**WHAT IS NEEDED**
Change every "checkpatch" to "nxstyle" in the data, starting with the line that contains "- [ ] My code" and going on through the end of the data, and give only those lines, otherwise unchanged.

**DATA SHOWN**
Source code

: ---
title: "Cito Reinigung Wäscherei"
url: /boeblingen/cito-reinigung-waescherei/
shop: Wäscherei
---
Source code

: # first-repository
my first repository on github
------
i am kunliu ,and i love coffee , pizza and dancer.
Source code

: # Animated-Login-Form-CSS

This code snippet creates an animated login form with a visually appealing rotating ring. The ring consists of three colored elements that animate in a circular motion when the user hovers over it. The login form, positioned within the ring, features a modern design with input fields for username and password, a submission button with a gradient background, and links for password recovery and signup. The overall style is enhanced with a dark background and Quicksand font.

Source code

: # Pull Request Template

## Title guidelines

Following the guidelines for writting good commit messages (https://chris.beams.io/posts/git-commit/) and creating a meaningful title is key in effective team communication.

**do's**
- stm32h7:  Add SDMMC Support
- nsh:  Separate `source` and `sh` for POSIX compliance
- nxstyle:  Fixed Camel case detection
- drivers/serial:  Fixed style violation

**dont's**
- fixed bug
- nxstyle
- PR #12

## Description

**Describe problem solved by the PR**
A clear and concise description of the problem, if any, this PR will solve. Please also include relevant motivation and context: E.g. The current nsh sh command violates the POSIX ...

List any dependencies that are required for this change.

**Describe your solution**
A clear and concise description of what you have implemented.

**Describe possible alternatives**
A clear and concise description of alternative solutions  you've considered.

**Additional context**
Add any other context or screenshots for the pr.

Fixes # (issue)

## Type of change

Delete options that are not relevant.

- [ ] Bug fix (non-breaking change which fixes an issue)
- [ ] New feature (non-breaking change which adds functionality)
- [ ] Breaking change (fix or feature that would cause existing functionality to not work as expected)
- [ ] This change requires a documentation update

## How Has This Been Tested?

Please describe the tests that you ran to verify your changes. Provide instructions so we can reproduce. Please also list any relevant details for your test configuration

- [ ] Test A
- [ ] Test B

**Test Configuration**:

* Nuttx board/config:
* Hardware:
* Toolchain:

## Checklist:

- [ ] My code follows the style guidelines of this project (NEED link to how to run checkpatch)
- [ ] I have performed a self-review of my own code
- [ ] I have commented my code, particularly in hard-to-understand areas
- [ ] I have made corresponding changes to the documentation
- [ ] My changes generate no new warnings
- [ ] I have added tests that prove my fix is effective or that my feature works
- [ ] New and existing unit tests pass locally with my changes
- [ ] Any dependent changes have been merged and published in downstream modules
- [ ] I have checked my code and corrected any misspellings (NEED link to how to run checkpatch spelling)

**WRITTEN SOLUTION**
- [ ] My code follows the style guidelines of this project (NEED link to how to run nxstyle)
- [ ] I have performed a self-review of my own code
- [ ] I have commented my code, particularly in hard-to-understand areas
- [ ] I have made corresponding changes to the documentation
- [ ] My changes generate no new warnings
- [ ] I have added tests that prove my fix is effective or that my feature works
- [ ] New and existing unit tests pass locally with my changes
- [ ] Any dependent changes have been merged and published in downstream modules
- [ ] I have checked my code and corrected any misspellings (NEED link to how to run nxstyle spelling)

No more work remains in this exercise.